## Source text
I did a brief search in the US Trademark Office database and found the following:

There are three marks that have been filed by a Scottsdale Arizona corporation named Runway Beauty Inc, an Arizona corporation ("RBI"). These three are:

Runway TV, Runway Beauty and Runway Magazine.

The latter two have been officially registered; Runway TV is still just an application and is still being processed by the Trademark Office. Runway TV was just filed last October, on the basis of an "intent to use" (although they did, paradoxically, claim dates of prior usage) claiming coverage for "Broadcasting of TV programs".

A mere application that has not matured into a true "registration" does not itself give any rights to the owner. Any such rights must wait until the application blossoms (if at all) into a registration.

Runway Beauty was registered for the services of "magazine publishing" claiming Priority Dates based on prior usage in 2006, with an actual filing date of August 2007.

(Element location data)
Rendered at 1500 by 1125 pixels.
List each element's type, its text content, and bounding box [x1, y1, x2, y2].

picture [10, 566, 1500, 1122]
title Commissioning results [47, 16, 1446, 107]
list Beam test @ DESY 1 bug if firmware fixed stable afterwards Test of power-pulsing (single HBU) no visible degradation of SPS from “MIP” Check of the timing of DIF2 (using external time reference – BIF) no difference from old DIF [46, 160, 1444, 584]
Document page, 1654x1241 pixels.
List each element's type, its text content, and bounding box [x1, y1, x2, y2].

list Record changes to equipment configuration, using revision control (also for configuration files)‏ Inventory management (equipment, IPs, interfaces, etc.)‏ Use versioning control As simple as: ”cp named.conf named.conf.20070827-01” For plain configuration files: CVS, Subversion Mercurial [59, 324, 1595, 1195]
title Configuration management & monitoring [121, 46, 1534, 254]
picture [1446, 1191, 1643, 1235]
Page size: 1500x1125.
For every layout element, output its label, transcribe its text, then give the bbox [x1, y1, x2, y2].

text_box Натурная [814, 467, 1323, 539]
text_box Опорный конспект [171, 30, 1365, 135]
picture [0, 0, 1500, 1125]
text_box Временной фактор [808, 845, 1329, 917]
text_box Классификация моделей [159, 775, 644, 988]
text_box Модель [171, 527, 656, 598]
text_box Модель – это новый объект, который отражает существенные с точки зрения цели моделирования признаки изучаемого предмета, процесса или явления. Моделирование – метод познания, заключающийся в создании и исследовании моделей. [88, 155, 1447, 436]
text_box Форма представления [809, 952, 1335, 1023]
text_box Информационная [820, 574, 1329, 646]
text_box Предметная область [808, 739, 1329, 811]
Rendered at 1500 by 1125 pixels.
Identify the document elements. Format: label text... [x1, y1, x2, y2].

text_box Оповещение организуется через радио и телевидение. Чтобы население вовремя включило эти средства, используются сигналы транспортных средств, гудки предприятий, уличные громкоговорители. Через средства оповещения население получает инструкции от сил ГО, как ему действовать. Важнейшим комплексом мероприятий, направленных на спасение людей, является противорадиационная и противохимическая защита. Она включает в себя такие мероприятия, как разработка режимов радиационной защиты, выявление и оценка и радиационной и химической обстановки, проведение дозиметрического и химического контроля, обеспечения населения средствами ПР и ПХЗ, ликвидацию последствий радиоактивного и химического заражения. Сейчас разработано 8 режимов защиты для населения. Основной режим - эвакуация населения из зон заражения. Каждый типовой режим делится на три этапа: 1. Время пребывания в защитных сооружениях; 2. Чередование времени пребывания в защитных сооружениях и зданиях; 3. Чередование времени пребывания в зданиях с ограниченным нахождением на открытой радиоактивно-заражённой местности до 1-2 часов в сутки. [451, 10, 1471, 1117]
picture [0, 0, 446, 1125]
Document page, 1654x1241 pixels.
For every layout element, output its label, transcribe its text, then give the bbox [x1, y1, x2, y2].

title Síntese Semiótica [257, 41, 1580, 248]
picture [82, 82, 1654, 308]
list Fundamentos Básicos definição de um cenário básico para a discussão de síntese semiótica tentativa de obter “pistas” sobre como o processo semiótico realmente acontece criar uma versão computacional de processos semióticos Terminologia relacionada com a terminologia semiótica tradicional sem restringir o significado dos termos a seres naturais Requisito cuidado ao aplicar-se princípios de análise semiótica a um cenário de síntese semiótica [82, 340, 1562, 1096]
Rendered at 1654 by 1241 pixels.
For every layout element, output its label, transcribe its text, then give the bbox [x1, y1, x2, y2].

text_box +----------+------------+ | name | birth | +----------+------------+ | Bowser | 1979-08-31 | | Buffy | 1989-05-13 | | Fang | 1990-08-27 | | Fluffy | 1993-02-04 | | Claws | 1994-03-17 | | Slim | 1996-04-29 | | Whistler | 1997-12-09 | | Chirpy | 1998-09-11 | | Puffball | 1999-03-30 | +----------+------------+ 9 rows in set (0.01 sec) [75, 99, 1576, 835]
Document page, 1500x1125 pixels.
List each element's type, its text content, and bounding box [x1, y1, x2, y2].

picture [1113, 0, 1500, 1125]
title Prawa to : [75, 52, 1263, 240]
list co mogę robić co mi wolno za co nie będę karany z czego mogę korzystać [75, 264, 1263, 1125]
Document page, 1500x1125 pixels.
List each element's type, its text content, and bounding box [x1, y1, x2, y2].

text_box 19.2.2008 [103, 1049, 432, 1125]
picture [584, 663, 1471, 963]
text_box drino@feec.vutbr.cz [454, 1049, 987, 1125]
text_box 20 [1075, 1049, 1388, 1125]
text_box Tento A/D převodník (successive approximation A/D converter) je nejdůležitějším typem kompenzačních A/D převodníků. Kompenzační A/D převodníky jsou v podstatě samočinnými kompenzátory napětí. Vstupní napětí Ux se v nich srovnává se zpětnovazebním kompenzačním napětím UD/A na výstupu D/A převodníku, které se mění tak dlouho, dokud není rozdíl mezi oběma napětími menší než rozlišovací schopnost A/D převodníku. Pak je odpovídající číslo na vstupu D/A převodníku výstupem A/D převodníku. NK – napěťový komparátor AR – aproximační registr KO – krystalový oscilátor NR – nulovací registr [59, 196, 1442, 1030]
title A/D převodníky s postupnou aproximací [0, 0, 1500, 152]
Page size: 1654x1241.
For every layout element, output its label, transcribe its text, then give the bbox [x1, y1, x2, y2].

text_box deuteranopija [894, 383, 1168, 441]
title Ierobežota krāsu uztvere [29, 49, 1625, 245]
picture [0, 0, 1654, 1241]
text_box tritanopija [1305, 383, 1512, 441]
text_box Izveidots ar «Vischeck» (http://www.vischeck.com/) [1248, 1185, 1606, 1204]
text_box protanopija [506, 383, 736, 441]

## Task to complete
According to the trademark search notes, what was the actual filing date for Runway Beauty?

## Solved problem
August 2007